It appears to be safe to hold the anthracycline in patients with HER2-negative early breast cancer who are at intermediate-to-high genomic risk, results of a large randomized trial suggest.
Among both pre- and postmenopausal women with pathologic stage T1 to T4c with positive nodes or node-negative but high-risk early breast cancer, there were no significant differences in 5-year outcomes for patients treated with six cycles of docetaxel and cyclophosphamide (TC) or four cycles of epirubicin and cyclophosphamide followed by four cycles of docetaxel (EC-T), reported Ulrike Nitz, MD, from the West German Study Group in Mönchengladbach, Germany, and her colleagues in the West German Study PlanB Trial.
Disease-free survival (DFS, the primary endpoint), distant recurrence-free interval (dRFI), and overall survival (OS) “were excellent and virtually identical in patients who received the anthracycline-containing or the anthracycline-free regimen. Subgroups that benefited from the anthracycline-containing regimen were not identified by interaction analysis, although a potentially clinically relevant benefit in particular (e.g., high-risk) subgroups cannot be ruled out,” they wrote. The report is in Journal of Clinical Oncology.
The investigators noted that anthracyclines are associated with increased risk for cardiac disease and hematologic malignancies, prompting investigators in other trials to consider anthracycline-free regimens.
“As the number of long-term survivors, elderly patients, and patients with preexisting cardiac risk factors increases, the toxicity profile becomes a more important discriminator in adjuvant treatment selection,” they wrote.
The investigators enrolled and randomized 2,449 women (median age 55, range 25-77 years) who had histologically confirmed, unilateral primary invasive breast cancer, adequate surgical treatment, and no evidence of metastatic disease. The patients all had HER2-negative disease, pT1 to pT4c, known hormone receptor status, and either pN+ or pN0 with one or more risk factors.

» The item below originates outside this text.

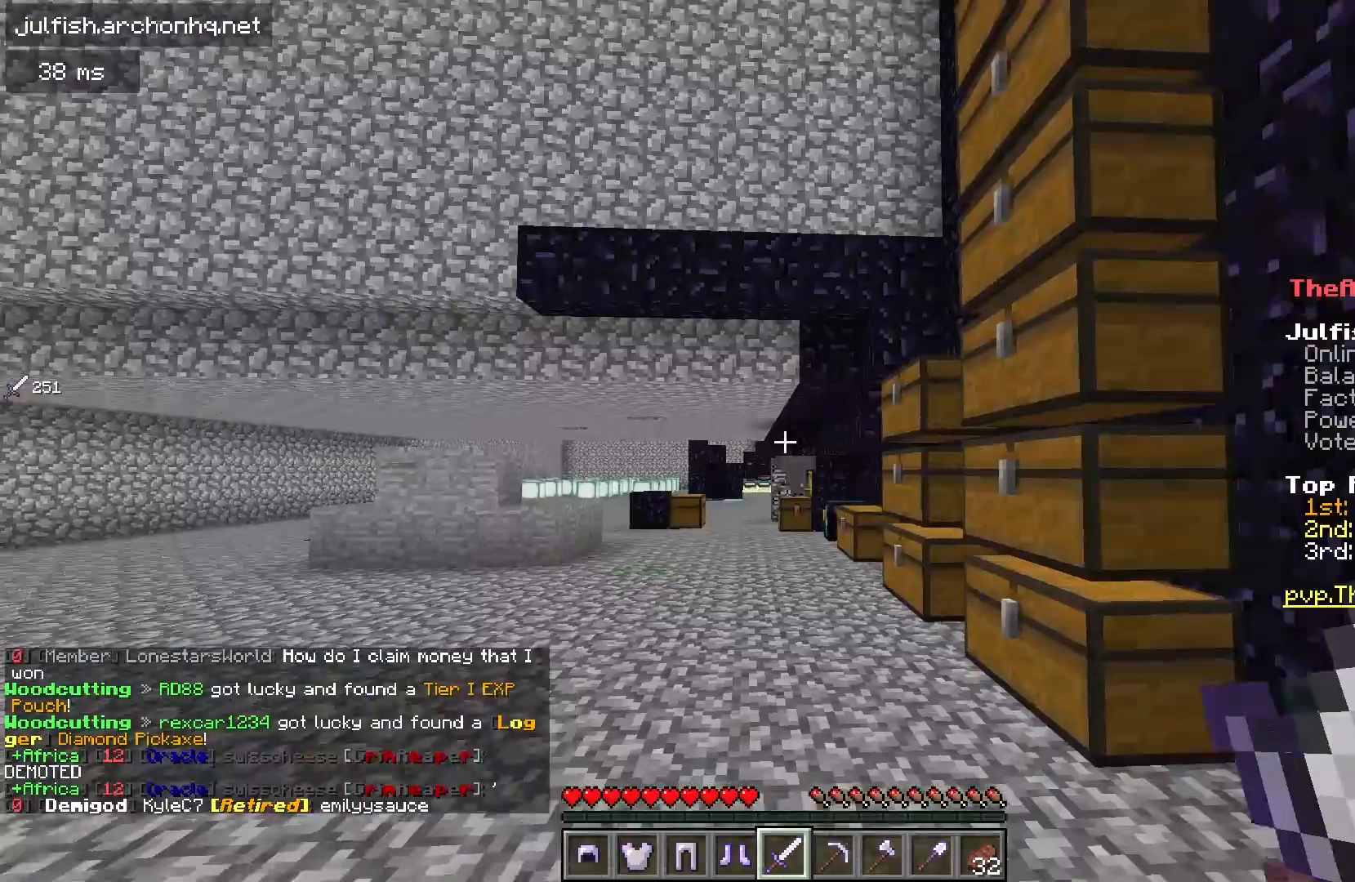
{"keys": ["space", "w"], "mouse": [], "events": [[100, "w", "down"], [317, "space", "down"]]}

The intention-to-treat analysis included 1,227 patients assigned to EC-T and 1,222 assigned to TC in the efficacy population, and 1,167 and 1,178 patients, respectively, in the safety population.
After a median follow-up of 60 months, the 5-year DFS rate in the TC-treated group was 89.6%, compared with 89.9% in the EC-T–treated group. The estimated 5-year dRFI rates were 94.1% vs. 93.4%, and the estimated 5-year OS rates were 94.7% vs. 94.5%, respectively. None of the comparisons were statistically significant.
There were five treatment-related deaths in the TC arm, (one each from urosepsis, Streptococcus septicemia, peritonitis/diverticulitis, Staphylococcus epidermidis septicemia, and pulmonary embolism), and one in the EC-T arm (from septicemia).
In an interim safety analysis, the rate of febrile neutropenia was 6.1% in the TC arm and 3.9% in the EC-T arm, leading to a recommendation for “generous” prophylaxis with granulocyte-colony stimulating factor, and ciprofloxacine for patients with a history of diverticulitis or chronic infectious GI disease, or expected duration of neutropenia greater than 1 week.
Rates of grade 3 or 4 leukopenia, neutropenia, nausea, vomiting, peripheral polyneuropathy, hand-foot syndrome, mucositis/stomatitis, arthralgia, myalgia, and fatigue were significantly higher among patients treated with EC-T. There were numerically more grade 3-4 infections and febrile neutropenia within the TC arm, but this trend did not reach statistical significance.
The investigators noted that the results of their trial provide the strongest evidence for patients with pathologic NO or N1 disease, and that the trial did not examine the question of dose-dense chemotherapy in patients with high-risk early breast cancer.
Genomic Health, Sanofi, and Amgen supported the study. Dr. Nitz and multiple coauthors disclosed financial relationships with these companies and others.